Wunderkind alert: 18-year-old Philéo Landowski, a former intern at Celine, just launched his own vegan sneaker brand. Comme des Garçons in Paris is stocking the collection, named Philéo.
Dover Street Market will also sell the new designs in-store and online beginning September 21, in London and New York.
Available in six different colors, the new gender-neutral sneakers are canvas-based. They feature thick, chunky soles, but the look is still “neat and surprisingly ergonomic,” notes Footwear News.

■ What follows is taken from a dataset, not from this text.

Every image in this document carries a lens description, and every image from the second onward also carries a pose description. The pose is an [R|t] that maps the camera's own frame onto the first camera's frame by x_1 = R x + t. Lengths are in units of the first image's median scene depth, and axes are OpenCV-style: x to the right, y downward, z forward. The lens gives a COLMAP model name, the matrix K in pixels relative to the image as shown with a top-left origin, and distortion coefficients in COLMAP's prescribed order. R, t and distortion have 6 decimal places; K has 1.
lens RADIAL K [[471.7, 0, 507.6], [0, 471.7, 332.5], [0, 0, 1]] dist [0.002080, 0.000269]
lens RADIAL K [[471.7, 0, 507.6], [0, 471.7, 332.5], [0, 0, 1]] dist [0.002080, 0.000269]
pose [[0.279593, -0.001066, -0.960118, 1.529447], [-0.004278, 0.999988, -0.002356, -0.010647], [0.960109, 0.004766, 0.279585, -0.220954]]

As the great-grandson of Paul Landowski, the designer behind Rio de Janeiro’s Christ the Redeemer statue, creative design runs in Landowski’s veins. He was just 15-years-old when he first started interning at Celine.
Now that he’s designing his own sneakers, Landowski looks to another of his passions for inspiration: music. The new range was influenced by electronic body music (EBM) and techno.
The designer, who also likes to DJ and produce, told Footwear News: “Music can bring so much emotion to everything. I think every designer needs to hear music to create.” He added: “It needs to be loud.”
In the vegan shoe itself, the EBM influence can be seen in the use of Satellite pleather material. Landowski chose it because it’s shiny and reflective, reminiscent of strobe lighting in dance clubs.
Available in sizes 36 to 44 (U.S. 6-11), the new Philéo sneakers retail between $325 and £350.
Vegan Sneakers are Here to Stay
By omitting animal-based materials from his new range, Landowski joins a number of brands and designers who have created vegan sneaker lines. In July, 22-year-old activist, actor, and musician Jaden Smith teamed up with New Balance to launch the vegan-friendly NB for Jaden Smith Vision Racer.
In January and February, Balenciaga and Nike launched new vegan sneakers respectively. Materials for the latter’s Space Hippie line included recycled plastic water bottles, t-shirts, and yarn scraps.
Nike’s vice president of sustainable innovation Seana Hannah said at the time: “We believe the future for product will be circular. We must think about the entire process: how we design it, how we make it, how we use it, how we reuse it, and how we cut out waste at every step.”